**TRY IT:**
Pick out every line in the rows below that contains the word "this", and copy each one.

Short-answer chart tasks
::::::

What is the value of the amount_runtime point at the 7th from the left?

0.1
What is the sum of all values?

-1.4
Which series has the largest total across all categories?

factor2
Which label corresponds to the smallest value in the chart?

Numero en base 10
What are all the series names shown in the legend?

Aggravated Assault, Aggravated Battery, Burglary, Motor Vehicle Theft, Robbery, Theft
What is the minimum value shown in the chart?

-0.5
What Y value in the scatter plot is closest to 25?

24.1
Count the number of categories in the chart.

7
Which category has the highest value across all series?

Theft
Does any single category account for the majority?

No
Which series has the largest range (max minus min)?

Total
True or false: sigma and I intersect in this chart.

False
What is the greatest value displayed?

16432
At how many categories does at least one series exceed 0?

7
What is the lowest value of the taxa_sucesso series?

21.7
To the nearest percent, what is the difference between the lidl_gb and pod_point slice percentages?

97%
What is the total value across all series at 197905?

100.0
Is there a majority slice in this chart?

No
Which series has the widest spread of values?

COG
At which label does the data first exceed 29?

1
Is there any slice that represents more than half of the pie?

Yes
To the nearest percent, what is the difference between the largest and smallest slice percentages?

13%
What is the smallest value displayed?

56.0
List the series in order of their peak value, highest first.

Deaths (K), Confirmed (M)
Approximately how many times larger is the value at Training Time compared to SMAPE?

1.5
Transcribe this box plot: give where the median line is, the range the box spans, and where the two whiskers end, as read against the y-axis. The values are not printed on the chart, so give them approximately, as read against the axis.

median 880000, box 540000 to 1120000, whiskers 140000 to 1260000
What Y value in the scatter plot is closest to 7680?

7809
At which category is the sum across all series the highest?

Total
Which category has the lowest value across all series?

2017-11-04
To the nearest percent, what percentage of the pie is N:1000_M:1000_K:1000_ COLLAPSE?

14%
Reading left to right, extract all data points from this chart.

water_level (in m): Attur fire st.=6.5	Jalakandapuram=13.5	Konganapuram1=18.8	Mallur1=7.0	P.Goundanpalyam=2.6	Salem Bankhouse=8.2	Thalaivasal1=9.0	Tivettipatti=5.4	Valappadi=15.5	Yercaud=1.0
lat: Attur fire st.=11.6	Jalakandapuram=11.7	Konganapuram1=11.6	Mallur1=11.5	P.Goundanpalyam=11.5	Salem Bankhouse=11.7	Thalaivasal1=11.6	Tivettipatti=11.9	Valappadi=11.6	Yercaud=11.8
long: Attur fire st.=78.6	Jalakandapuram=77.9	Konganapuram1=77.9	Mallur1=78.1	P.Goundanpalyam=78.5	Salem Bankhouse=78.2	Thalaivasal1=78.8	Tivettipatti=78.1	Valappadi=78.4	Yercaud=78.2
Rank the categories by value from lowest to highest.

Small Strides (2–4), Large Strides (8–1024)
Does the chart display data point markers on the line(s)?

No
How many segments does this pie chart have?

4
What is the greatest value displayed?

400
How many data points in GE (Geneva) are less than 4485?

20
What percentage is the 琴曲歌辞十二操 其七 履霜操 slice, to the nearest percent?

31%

::::::

**TASK OUTPUT:**
True or false: sigma and I intersect in this chart.
Is there a majority slice in this chart?
Transcribe this box plot: give where the median line is, the range the box spans, and where the two whiskers end, as read against the y-axis. The values are not printed on the chart, so give them approximately, as read against the axis.
Reading left to right, extract all data points from this chart.
How many segments does this pie chart have?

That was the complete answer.